C’est ce qui résulte d’un arrêt rendu le 11 mai 2022 (Cour d'Appel de PARIS - Pôle 03 ch. 01 n° 20/04289) en vertu duquel il a été jugé :
" Alors que les opérations d'expertise ont montré l'état très moyen, voire de vétusté du bien indivis, s'agissant notamment des éléments d'équipements relatifs à l'installation électrique, au chauffage et à la production d'eau chaude et que les parties n'ont pas produit d'estimation de la valeur locative d'un bien comparable et suivant le même état, c'est à juste titre que le premier juge pour déterminer le montant de l'indemnité d'occupation s'est basé sur le prix du loyer mensuel (1 168 €) d'un appartement de quatre pièces outre deux emplacements de parking dépendants d'une résidence de standing situé dans la même commune selon un avis produit par Mme A H et a appliqué un abattement afin de tenir du caractère précaire de l'occupation d'un bien indivis.
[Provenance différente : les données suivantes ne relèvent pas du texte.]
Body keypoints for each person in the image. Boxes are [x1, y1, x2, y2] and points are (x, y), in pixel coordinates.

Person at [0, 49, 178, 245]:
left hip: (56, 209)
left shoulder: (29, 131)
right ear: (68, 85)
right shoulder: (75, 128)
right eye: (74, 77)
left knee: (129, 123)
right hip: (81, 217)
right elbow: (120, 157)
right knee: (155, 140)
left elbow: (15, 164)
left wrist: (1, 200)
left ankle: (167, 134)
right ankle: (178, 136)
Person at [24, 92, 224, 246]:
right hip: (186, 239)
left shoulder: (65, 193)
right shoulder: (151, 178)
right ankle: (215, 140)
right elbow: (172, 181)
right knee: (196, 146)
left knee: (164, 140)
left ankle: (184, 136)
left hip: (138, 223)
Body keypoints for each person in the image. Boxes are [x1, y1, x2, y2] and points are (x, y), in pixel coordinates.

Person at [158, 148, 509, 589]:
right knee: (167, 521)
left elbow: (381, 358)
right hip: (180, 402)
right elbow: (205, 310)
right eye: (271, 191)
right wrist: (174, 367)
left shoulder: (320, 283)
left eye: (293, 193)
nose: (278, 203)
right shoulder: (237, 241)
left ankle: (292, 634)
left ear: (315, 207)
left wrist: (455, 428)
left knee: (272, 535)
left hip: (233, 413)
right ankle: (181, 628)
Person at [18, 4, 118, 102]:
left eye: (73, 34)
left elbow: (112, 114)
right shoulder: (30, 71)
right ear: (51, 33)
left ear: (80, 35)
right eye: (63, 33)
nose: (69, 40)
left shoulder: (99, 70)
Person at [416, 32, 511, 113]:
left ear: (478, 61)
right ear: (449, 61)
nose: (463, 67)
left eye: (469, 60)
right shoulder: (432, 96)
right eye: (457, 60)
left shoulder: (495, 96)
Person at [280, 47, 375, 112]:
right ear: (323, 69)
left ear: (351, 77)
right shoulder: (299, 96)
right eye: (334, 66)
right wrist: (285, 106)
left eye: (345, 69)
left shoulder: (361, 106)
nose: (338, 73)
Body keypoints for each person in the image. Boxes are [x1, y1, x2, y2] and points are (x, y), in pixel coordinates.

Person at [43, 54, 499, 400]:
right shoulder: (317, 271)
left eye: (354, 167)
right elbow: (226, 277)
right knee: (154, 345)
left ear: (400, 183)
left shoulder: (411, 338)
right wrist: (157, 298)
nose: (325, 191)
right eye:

Il en résulte que l'indemnité d'occupation dont est redevable M. K H s'élève à 935 € par mois. Partant, le jugement est confirmé en ce qu'il a fixé l'indemnité d'occupation mensuelle due par M. K H à l'indivision à la somme de 935 € à compter du 25 avril 2013 et jusqu'à la complète libération des lieux ou jusqu'au jour du partage."
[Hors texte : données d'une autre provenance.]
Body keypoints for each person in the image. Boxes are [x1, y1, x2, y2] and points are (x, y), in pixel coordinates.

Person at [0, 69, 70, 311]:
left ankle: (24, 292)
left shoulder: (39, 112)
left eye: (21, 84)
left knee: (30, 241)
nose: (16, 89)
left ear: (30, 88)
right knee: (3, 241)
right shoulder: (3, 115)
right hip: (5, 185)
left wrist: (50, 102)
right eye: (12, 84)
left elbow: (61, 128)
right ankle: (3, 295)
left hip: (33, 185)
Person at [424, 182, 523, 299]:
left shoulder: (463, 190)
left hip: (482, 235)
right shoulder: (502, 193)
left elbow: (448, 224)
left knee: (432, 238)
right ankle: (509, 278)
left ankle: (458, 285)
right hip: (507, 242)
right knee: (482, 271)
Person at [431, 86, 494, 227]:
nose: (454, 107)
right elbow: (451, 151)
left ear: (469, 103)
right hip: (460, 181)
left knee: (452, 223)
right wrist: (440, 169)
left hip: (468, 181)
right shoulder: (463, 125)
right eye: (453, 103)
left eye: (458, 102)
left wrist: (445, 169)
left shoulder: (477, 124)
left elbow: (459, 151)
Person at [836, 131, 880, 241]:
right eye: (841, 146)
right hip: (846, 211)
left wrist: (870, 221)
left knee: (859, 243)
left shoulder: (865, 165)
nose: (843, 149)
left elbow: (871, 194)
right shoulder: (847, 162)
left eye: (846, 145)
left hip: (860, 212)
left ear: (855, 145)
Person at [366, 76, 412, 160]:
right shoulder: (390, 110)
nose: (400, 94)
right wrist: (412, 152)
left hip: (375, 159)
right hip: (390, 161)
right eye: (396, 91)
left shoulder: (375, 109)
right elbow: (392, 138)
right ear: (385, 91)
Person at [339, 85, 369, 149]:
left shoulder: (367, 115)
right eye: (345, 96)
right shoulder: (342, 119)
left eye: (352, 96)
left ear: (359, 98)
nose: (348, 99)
Un abattement de l’ordre de 20 % peut aussi être appliqué afin de tenir compte de la précarité de l’occupation.
Si l’indemnité d’occupation est comparable à un loyer elle ne lui est pas pour autant assimilable dans la mesure où, l’indivisaire occupant n’est pas dans la situation d’un locataire puisqu’il ne bénéficie pas de la protection légale assurée à ce dernier.
C’est ce qu’illustre un arrêt rendu le 22 mars 2022 (Cour d’Appel de PARIS - n° 21/03112).
Dans le cas d’espèce, le 29 septembre 1999, pendant leur concubinage, Mme ML et M. RH ont acquis en indivision, chacun pour moitié, un terrain situé [Adresse] au prix de 33 538,78 € réglé par un prêt de même montant consenti par la Société Générale. Ils ont construit sur ce terrain, sans intervention de tiers professionnels, une maison qu'ils ont occupée ensemble jusqu'au départ de Mme L le 22 mai 2016.
Saisi par Mme L, le tribunal judiciaire de MEAUX a, par jugement du 27 novembre 2020, notamment (…) fixé à la somme mensuelle de 1 000,00 € l'indemnité d'occupation due par M. H à l’indivision à compter du 11 mai 2016.
Le tribunal s’est référé aux avis de valeur locative produits par les parties estimant qu'il disposait ainsi des éléments suffisants pour fixer le montant de cette indemnité à la somme mensuelle de 1 000,00 €.
M. H a fait appel de ce jugement.
S’agissant du montant de l’indemnité d’occupation, les parties ont produit devant la cour les mêmes estimations de valeur locative, soit pour Mme L deux avis du 16 février 2018 faisant chacune état d’une valeur locative comprise entre 1 200 et 1 300 € et pour M. H un avis de valeur du 21 février 2017 compris entre 850 et 900 € et un autre, daté du 29 novembre 2018, à 1 200 € par mois, soit une valeur locative moyenne de 1 143 €.
La Cour a retenu qu’il convient d’appliquer un coefficient de précarité de 20 % et fixer en conséquence le montant de l’indemnité d’occupation due à l’indivision à 915,00 € par mois.
Il en résulte que si de manière théorique le calcul d’indemnité d’occupation paraît aisé, des contingences spécifiques peuvent avoir un impact non négligeable sur son montant.